Based in Vancouver, Weir says she launched her web site in 2012 to supply help and a information base for girls. She additionally teaches grasp courses on navigating menopause. In the final 12 months alone, Weir says, she has fielded greater than 100,000 questions.
“Those are new conversations for women. I don’t think they’re necessarily happening at the annual health appointment with doctors. So it’s great that we can step out of the medical community and have those conversations together.”
The Hot Flashes and High Heels occasion occurred in a lingerie manufacturing facility the place cocktails had been served whereas native distributors offered undergarments alongside vaginal moisturizers. The venue and the merchandise had been intentional, Montpetit-Huynh says, designed to problem the detrimental cultural perceptions of growing older that contribute to the disgrace and stigma round menopause.

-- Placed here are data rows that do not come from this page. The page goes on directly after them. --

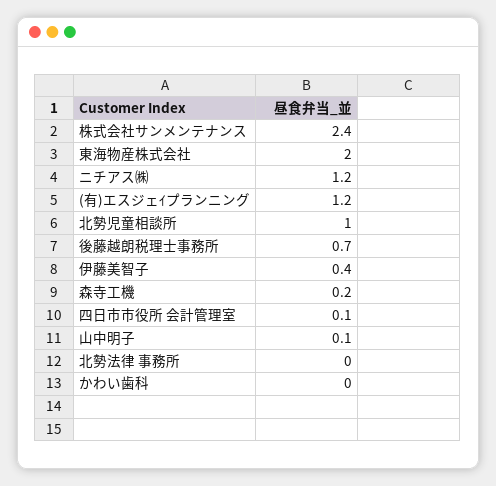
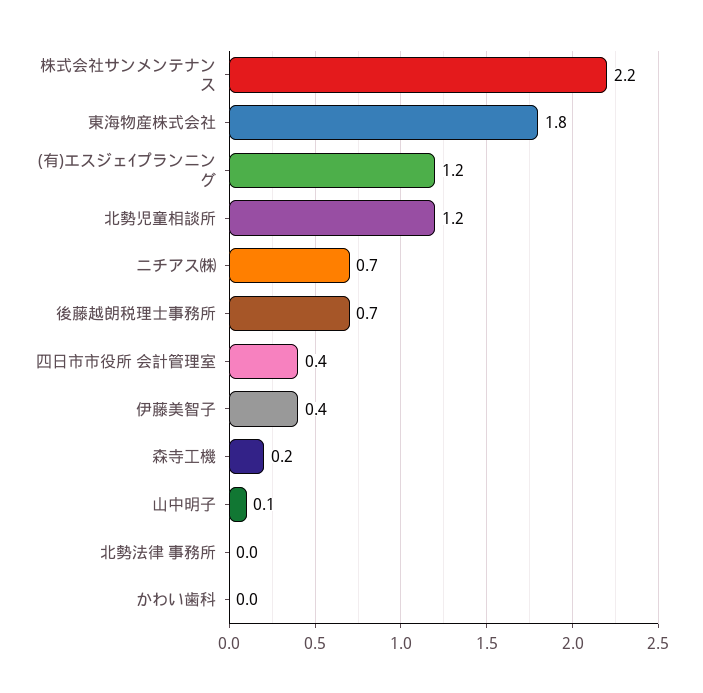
  {
-   "株式会社サンメンテナンス": 2.4,
+   "株式会社サンメンテナンス": 2.2,
-   "東海物産株式会社": 2,
+   "東海物産株式会社": 1.8,
-   "ニチアス㈱": 1.2,
+   "ニチアス㈱": 0.7,
    "(有)エスジェｲプランニング": 1.2,
-   "北勢児童相談所": 1,
+   "北勢児童相談所": 1.2,
    "後藤越朗税理士事務所": 0.7,
    "伊藤美智子": 0.4,
    "森寺工機": 0.2,
-   "四日市市役所 会計管理室": 0.1,
+   "四日市市役所 会計管理室": 0.4,
    "山中明子": 0.1,
    "北勢法律 事務所": 0,
    "かわい歯科": 0
  }

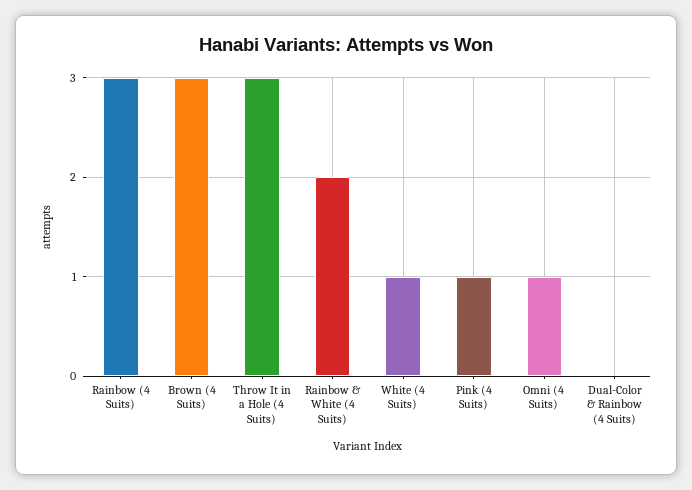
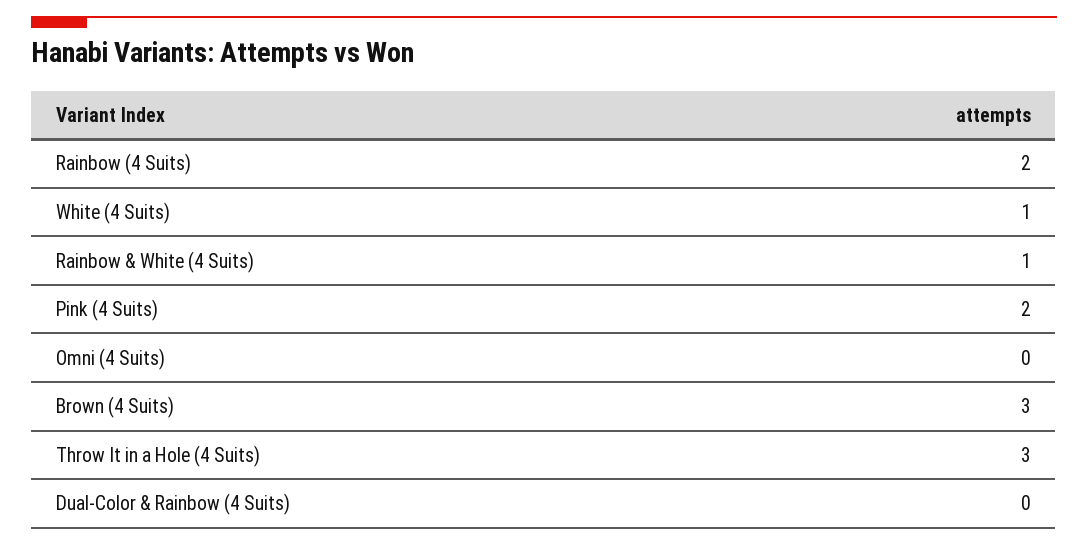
  {
-   "Rainbow (4 Suits)": 3,
+   "Rainbow (4 Suits)": 2,
    "Brown (4 Suits)": 3,
    "Throw It in a Hole (4 Suits)": 3,
-   "Rainbow & White (4 Suits)": 2,
+   "Rainbow & White (4 Suits)": 1,
    "White (4 Suits)": 1,
-   "Pink (4 Suits)": 1,
+   "Pink (4 Suits)": 2,
-   "Omni (4 Suits)": 1,
+   "Omni (4 Suits)": 0,
    "Dual-Color & Rainbow (4 Suits)": 0
  }

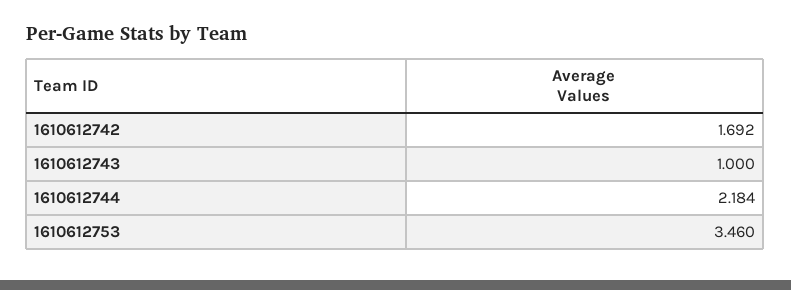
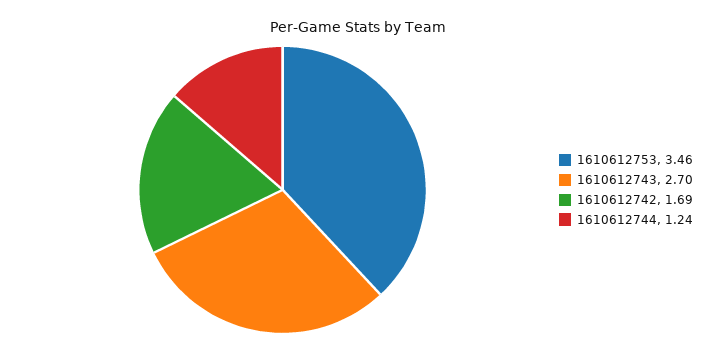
  {
    "1610612742": 1.692,
-   "1610612743": 1,
+   "1610612743": 2.7,
-   "1610612744": 2.184,
+   "1610612744": 1.24,
    "1610612753": 3.46
  }

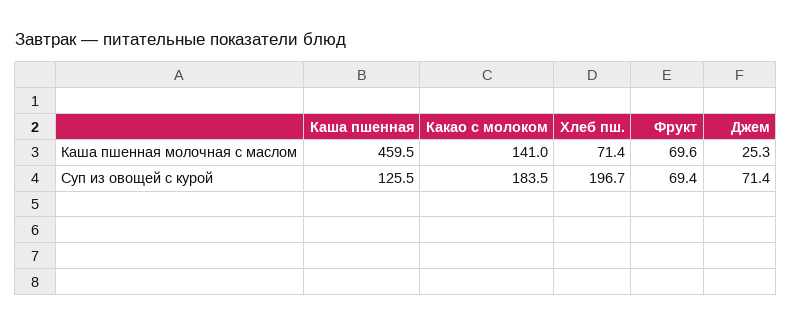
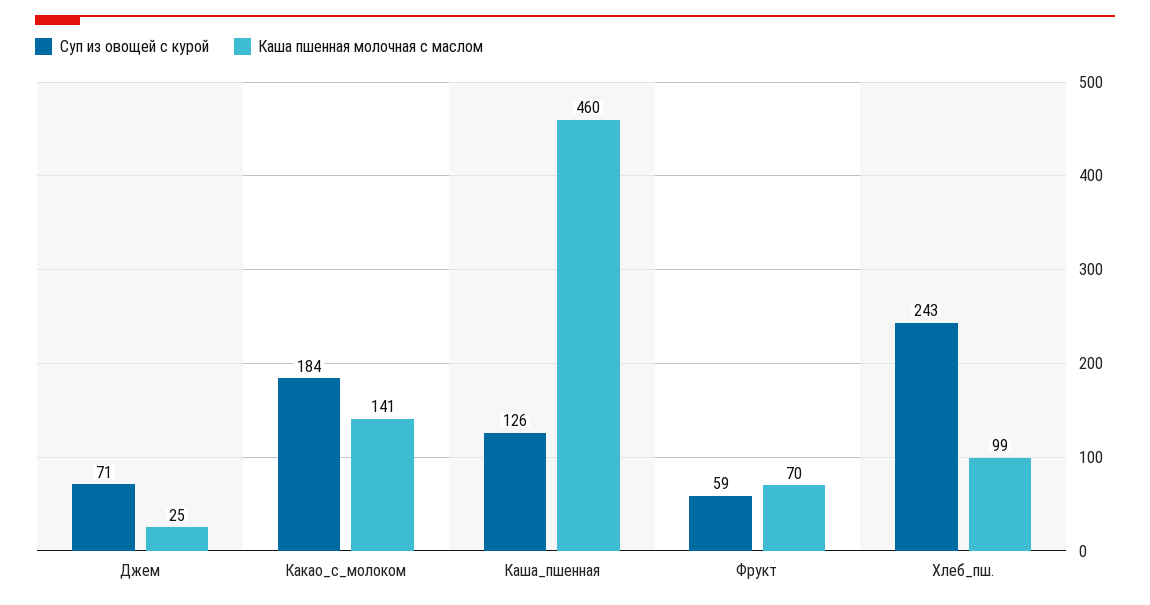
  {
    "Каша пшенная молочная с маслом": {
      "Каша пшенная": 459.5,
      "Какао с молоком": 141,
-     "Хлеб пш.": 71.4,
+     "Хлеб пш.": 99,
      "Фрукт": 69.6,
      "Джем": 25.3
    },
    "Суп из овощей с курой": {
      "Каша пшенная": 125.5,
      "Какао с молоком": 183.5,
-     "Хлеб пш.": 196.7,
+     "Хлеб пш.": 243,
-     "Фрукт": 69.4,
+     "Фрукт": 59,
      "Джем": 71.4
    }
  }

“I really feel that this, this second stage of life, menopause, it really is an opportunity for women to reconnect and understand that this second stage of life can be their most powerful. They can feel independent and strong and sexy.”
Back on the comedy present, Keaney’s act is finished. As she stands earlier than a large fan backstage making an attempt to chill off, she says the menopause motion is simply heating up.
“I’m just open and I talk about my experience and they say, ‘Oh my God, I’m going through the exact same thing.’ So something resonates, and if you’re open and have the dialogue, we can all support each other.”